You could also look at 2.4GHz, as I see more have IC's / modules there. Zilog offer Zigbee 2.4GHz chip, at what look like good prices, or there is WiFi from companies like Expressif

lardom

@JonnyMac, I'm excited. I did a test that incremented from 0 to 254 in a repeat loop. My tests appear to run faster than the nRF24L01. The additional speed is due to 'The JonnyMac Effect". I studied your "pos detector" code closely which made a huge difference in speed. Thank you!
I ordered some 433Mhz modules which I should get tomorrow.
In future tests I will assign transmit and receive to the same pin. When I was working on my nRF24L01 project I used two Props. It is 'so' much easier to program using F10.

lardom

jmg wrote: »

If you want 433MHz, that's moving into proper RF chip territory, but there are chips available that do either transmitter or transceiver.
The appeal of supporting Transceiver, is a simpler BOM and you can add diagnostics.
SiLabs, Microchip and OnSemi (etc) have useful looking parts in that area.

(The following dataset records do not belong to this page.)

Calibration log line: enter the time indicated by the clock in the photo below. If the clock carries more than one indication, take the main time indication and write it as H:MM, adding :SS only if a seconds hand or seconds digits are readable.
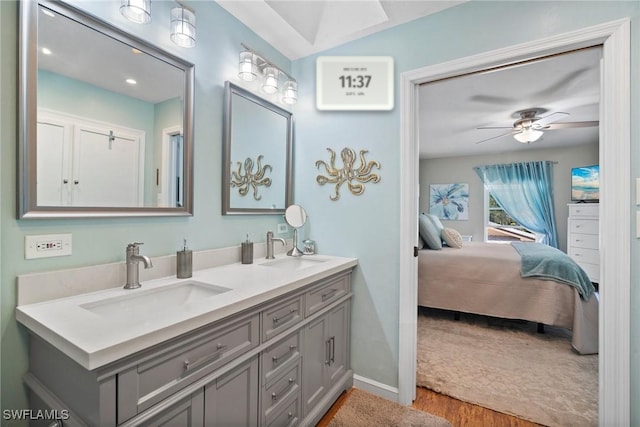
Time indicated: 11:37
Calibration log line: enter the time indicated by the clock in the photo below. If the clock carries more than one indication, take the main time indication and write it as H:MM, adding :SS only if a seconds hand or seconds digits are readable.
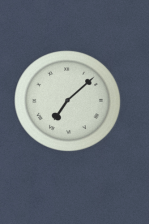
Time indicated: 7:08
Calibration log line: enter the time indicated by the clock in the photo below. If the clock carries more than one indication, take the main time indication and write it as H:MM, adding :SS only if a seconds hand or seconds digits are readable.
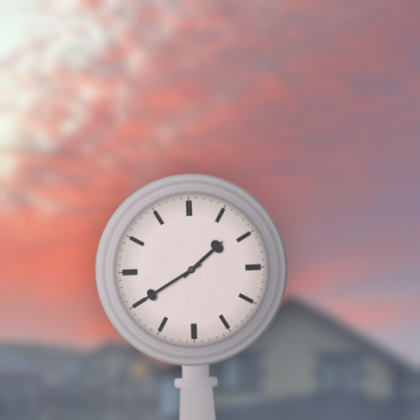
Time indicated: 1:40
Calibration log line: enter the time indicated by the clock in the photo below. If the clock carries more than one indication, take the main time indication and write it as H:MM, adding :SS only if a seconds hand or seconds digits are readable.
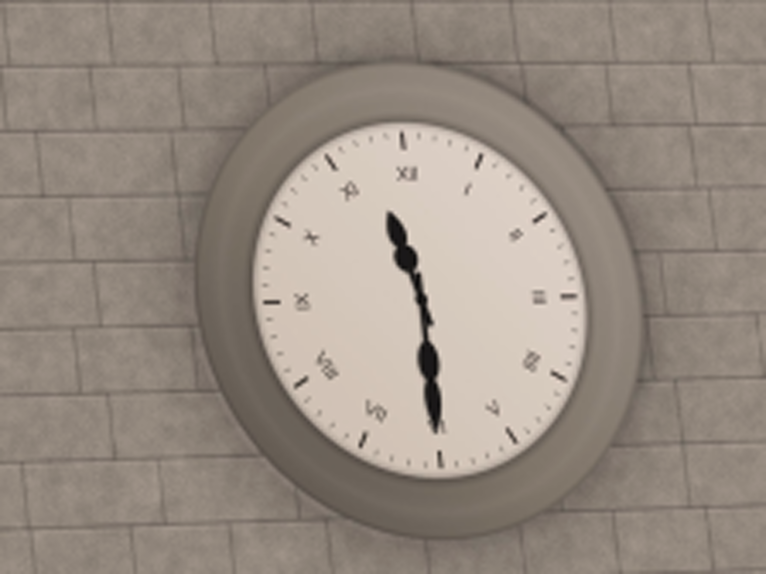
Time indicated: 11:30
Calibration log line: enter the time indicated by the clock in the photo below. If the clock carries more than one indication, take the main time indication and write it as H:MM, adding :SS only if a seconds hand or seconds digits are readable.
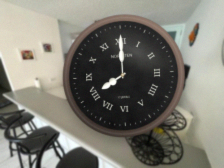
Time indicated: 8:00
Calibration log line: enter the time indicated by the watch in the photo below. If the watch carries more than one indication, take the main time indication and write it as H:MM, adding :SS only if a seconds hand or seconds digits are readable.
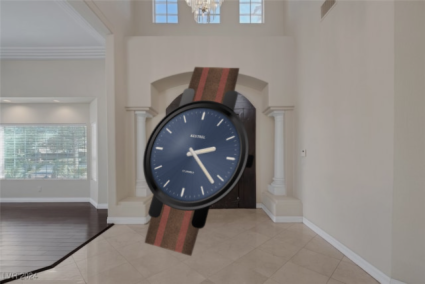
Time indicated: 2:22
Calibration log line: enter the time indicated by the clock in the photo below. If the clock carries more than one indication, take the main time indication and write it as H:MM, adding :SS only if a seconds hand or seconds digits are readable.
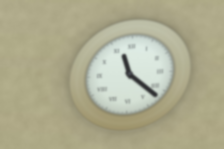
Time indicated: 11:22
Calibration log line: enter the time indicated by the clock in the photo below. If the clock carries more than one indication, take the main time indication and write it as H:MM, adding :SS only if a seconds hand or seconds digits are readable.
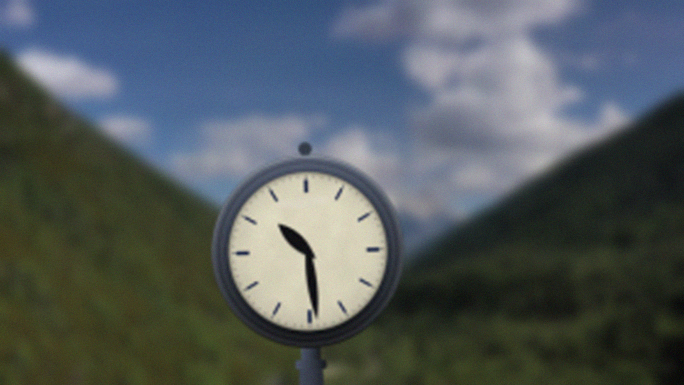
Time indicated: 10:29
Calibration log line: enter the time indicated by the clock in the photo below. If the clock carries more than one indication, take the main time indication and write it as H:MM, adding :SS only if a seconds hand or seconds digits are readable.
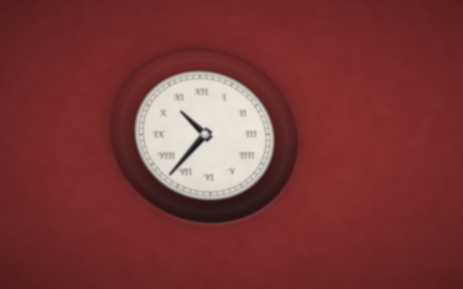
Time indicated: 10:37
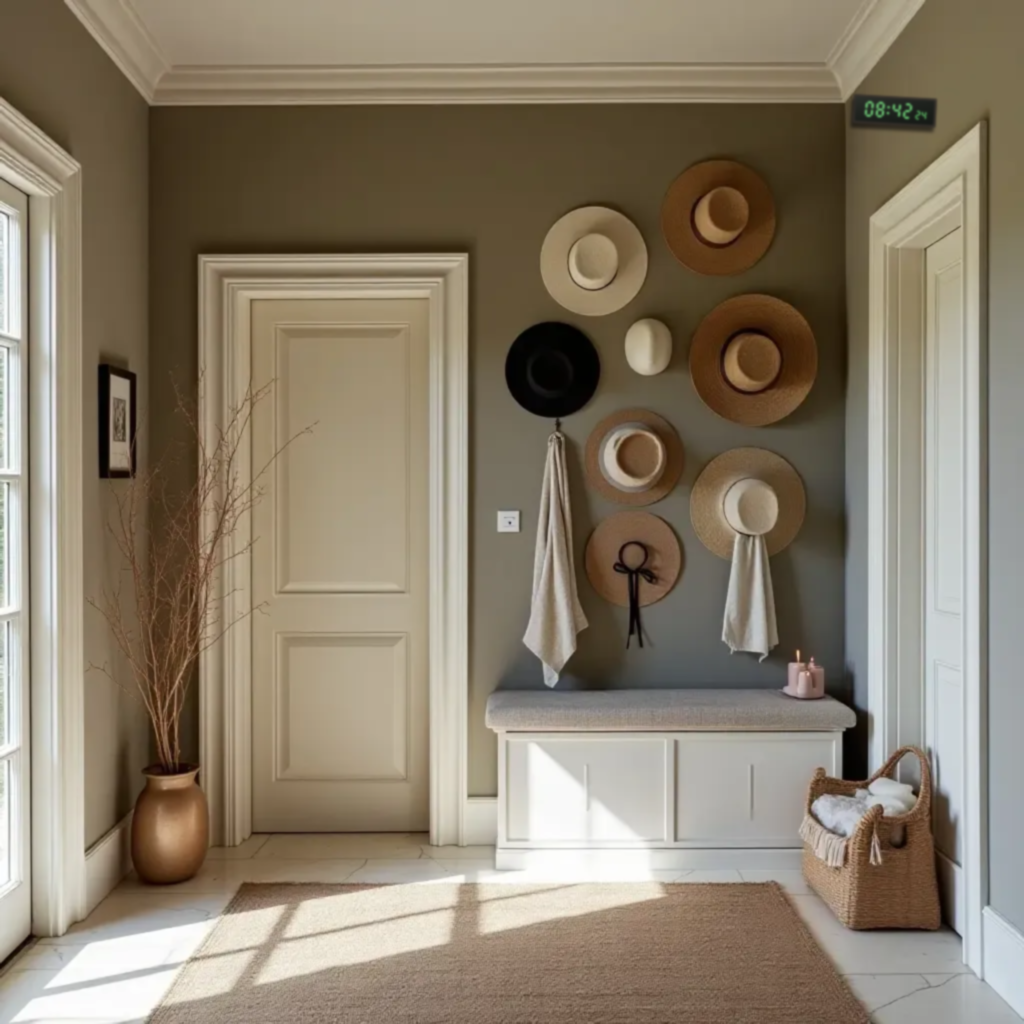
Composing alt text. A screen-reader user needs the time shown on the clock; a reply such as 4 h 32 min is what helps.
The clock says 8 h 42 min
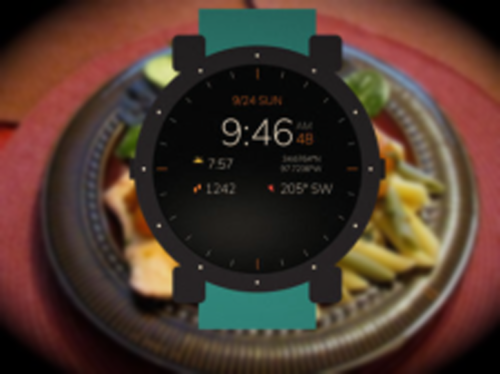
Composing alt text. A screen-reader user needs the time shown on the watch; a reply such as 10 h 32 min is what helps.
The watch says 9 h 46 min
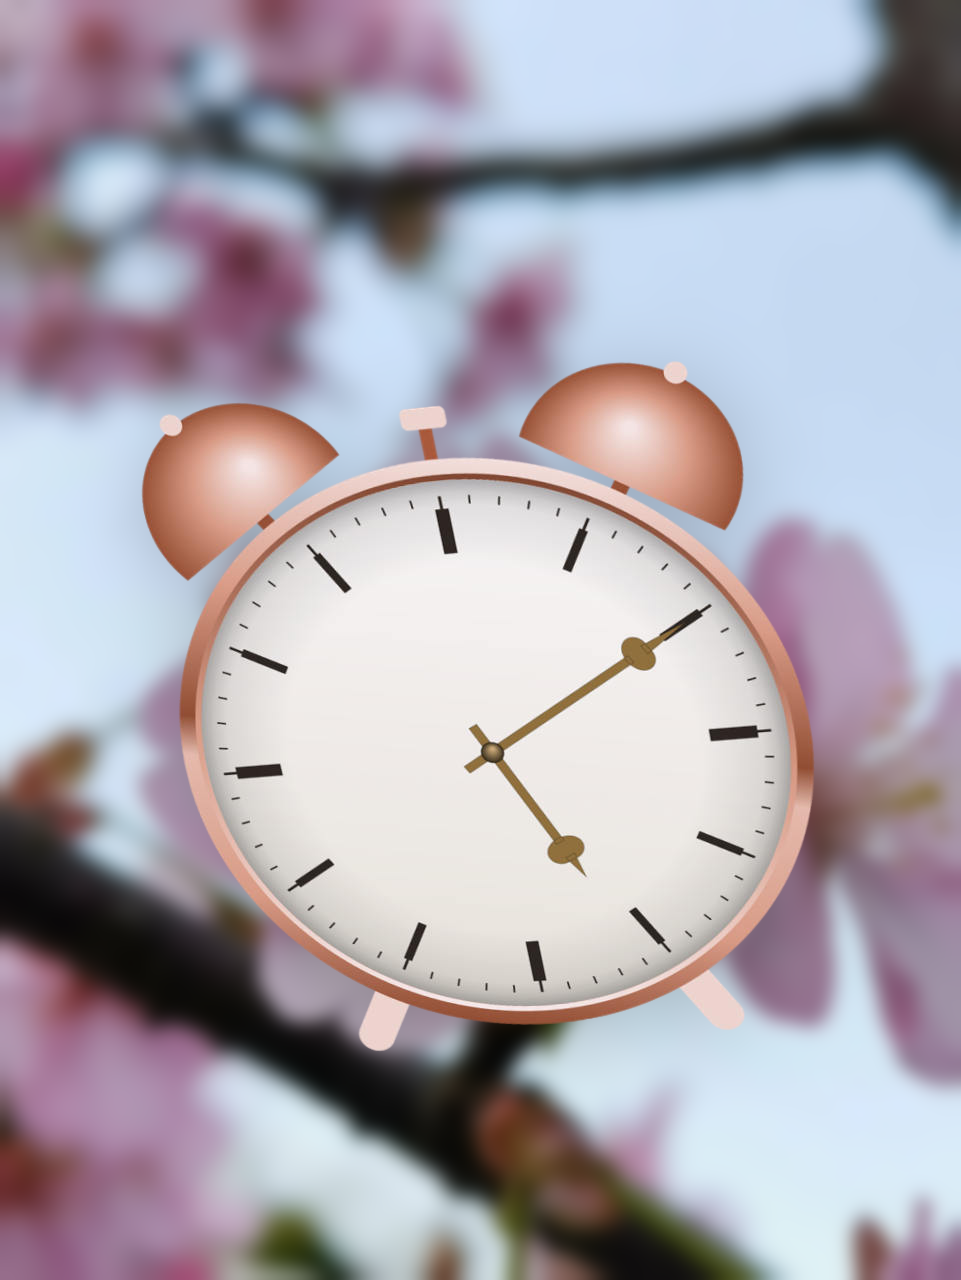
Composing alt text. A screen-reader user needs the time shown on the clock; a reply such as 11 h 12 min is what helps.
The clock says 5 h 10 min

You could also look at 2.4GHz, as I see more have IC's / modules there. Zilog offer Zigbee 2.4GHz chip, at what look like good prices, or there is WiFi from companies like Expressif

The nRF24L01 operates at 2.4Ghz. With that transceiver I built a wireless, mobile robotic arm with pan/tilt for a camera. What appeals to me about the 433Mhz modules is that they have no on board processor. In this case the Propeller generates an 8-bit data packet at a faster rate than the nRF24L01.
Something else I learned in my tests is that the Prop can both generate a pulse 'and' measure a pulse down to the clock cycle. That means you should be able to create a transmitter-receiver pair simply by having a unique start-bit pulse size.
Of course for telemetry you need a second pair of modules. That, to me, is the downside.

lardom

RANT ALERT!
I'm done with 433Mhz modules unless I want to flash LEDS. I could only get the transmitter/receiver pair to change state three times a second! They failed to change state as soon as I tried to speed it up by writing this:

waitcnt(clkfreq / 4 + cnt)

I wanted to try to create an OOK transmitter demo for the OBEX that could transmit both RF and IR. I'm not giving up but I'm going back to high speed transceivers. Thanks to Bean, JonnyMac and Mike Green I learned some major lessons that I will put to good use.
I may return to the nRF24L01 which is a SPI device and transmits using FSK and is reliable. The problem is that the nRF24L01 will reset if the power supply goes below 3.3V and it doesn't take much to fry the PCB. Still, I was able to control a device from 230' without errors or an external antenna.